**Prompt a**
In the passage on scientific uncertainty in the groundwater game, what percentage of their original groundwater did the control groups have left after each round, on average?

**Passage provided**
Qualitative Analysis of Group Strategies
We also collected text data from Zoom chats to examine how groups cope with scientific uncertainty. During each game, groups were allowed to use Zoom’s chat function between each round of game play. Players were not able to monitor which player invested in which crops, but they could choose to discuss their choices via Zoom chat, and could choose whether or not to reveal their choices from past rounds, or to discuss and commit to a particular choice in future rounds. After reading all chat transcripts, we selected chat interactions in which players discussed strategy for additional analysis. Using an inductive process, we identified three main strategic interactions that groups used: a “Collaborative” strategy, where players engaged with one another collaboratively; a “Collaborative Caution” strategy, where players engaged with one another collaboratively but expressed a need to exercise caution as a means of coping with uncertainty about water use; and an “Uncertain Commitment” strategy, where players were reluctant to commit to a particular course of action. Table 6 presents example chat text for each of these strategies.
Results
Group-level outcomes
Table 4 presents the ANOVA results to test the effects of uncertainty on group-level outcomes. Results suggest that both forms of uncertainty had a significant and positive effect on remaining groundwater. While the control groups had, on average, 32% of their original groundwater resources remaining after each round, treatment groups 1 and 2 had 49% and 48%, respectively, and this result was statistically significant. To unpack this result temporally across rounds, Figure 1 shows the remaining water after each round for all 3 groups. Figure 1 suggests that the groups made similar crop choices for the first few rounds, but began to diverge around Round 4, when groups subjected to scientific uncertainty began to use less water compared to the control group.
Figure 1
Remaining Groundwater (percentages).
Table 4 also shows the effect of scientific uncertainty on equitable distribution of earnings. Here, the results are conflicting and statistically insignificant. When equity is measured in terms of the standard deviation of earnings, uncertainty in the form of imprecise estimates tends to improve equity and uncertainty in the form of conflicting estimates tends to undermine it. When equity is measured as a Gini coefficient, competing hydrological models show a slightly worse equity, but none of these results is statistically significant.

**Entries taken from a dataset**
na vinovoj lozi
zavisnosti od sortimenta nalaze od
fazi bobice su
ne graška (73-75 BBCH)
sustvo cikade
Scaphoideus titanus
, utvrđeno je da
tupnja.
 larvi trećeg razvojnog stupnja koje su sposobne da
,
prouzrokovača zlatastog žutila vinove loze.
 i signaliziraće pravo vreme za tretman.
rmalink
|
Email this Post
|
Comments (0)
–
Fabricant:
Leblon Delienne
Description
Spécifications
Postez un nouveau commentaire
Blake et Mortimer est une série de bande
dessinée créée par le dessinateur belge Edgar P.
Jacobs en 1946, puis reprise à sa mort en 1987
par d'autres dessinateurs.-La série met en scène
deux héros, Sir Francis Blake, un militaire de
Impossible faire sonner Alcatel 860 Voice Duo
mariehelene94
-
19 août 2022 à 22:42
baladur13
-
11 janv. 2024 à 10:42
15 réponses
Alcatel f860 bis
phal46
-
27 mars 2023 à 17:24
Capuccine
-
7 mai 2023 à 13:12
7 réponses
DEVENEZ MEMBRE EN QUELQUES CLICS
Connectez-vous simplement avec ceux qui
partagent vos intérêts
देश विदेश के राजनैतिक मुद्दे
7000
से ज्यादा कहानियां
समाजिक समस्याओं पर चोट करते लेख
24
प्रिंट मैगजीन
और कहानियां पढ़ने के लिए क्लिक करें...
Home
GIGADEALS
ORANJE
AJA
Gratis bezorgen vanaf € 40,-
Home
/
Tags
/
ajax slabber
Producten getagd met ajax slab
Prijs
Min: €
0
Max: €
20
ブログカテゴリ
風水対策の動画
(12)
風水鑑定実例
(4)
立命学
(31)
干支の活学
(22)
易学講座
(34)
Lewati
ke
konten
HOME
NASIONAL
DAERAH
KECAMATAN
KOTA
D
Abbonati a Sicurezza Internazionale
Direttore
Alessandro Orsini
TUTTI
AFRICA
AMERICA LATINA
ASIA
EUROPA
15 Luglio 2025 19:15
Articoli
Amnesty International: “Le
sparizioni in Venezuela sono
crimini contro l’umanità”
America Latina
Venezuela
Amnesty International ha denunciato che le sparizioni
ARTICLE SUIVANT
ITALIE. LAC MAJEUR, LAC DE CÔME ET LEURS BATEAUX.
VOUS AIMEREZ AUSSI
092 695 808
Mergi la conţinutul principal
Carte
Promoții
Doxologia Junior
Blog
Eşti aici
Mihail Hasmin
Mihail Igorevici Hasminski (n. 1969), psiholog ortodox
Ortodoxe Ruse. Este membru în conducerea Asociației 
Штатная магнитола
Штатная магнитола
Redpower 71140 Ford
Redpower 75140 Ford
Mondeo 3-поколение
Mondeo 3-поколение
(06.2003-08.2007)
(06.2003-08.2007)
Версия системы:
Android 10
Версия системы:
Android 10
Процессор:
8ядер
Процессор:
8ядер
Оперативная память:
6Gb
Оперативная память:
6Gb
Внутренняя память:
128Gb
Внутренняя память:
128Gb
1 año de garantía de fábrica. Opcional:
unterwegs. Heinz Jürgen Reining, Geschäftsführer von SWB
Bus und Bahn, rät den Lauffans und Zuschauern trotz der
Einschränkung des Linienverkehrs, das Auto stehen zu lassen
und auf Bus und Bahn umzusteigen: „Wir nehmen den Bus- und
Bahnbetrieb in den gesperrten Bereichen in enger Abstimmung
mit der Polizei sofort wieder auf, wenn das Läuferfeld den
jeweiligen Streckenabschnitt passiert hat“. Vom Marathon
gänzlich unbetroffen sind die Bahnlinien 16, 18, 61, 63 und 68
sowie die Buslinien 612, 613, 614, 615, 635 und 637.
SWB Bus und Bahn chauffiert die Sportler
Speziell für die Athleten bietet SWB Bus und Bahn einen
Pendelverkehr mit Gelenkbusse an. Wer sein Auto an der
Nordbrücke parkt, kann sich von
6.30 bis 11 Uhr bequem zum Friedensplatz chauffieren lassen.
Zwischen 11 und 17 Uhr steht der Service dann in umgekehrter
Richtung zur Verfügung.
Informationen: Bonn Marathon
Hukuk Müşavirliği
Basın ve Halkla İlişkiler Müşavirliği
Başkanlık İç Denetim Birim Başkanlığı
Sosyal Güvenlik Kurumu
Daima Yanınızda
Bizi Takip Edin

**Prompt b**
Write out the entries as a numbered list, starting at their first line and ending with the line containing "Description", with both ends included and blank lines omitted.

**Answer a**
32%

**Answer b**
1. na vinovoj lozi
2. zavisnosti od sortimenta nalaze od
3. fazi bobice su
4. ne graška (73-75 BBCH)
5. sustvo cikade
6. Scaphoideus titanus
7. , utvrđeno je da
8. tupnja.
9.  larvi trećeg razvojnog stupnja koje su sposobne da
10. ,
11. prouzrokovača zlatastog žutila vinove loze.
12.  i signaliziraće pravo vreme za tretman.
13. rmalink
14. |
15. Email this Post
16. |
17. Comments (0)
18. –
19. Fabricant:
20. Leblon Delienne
21. Description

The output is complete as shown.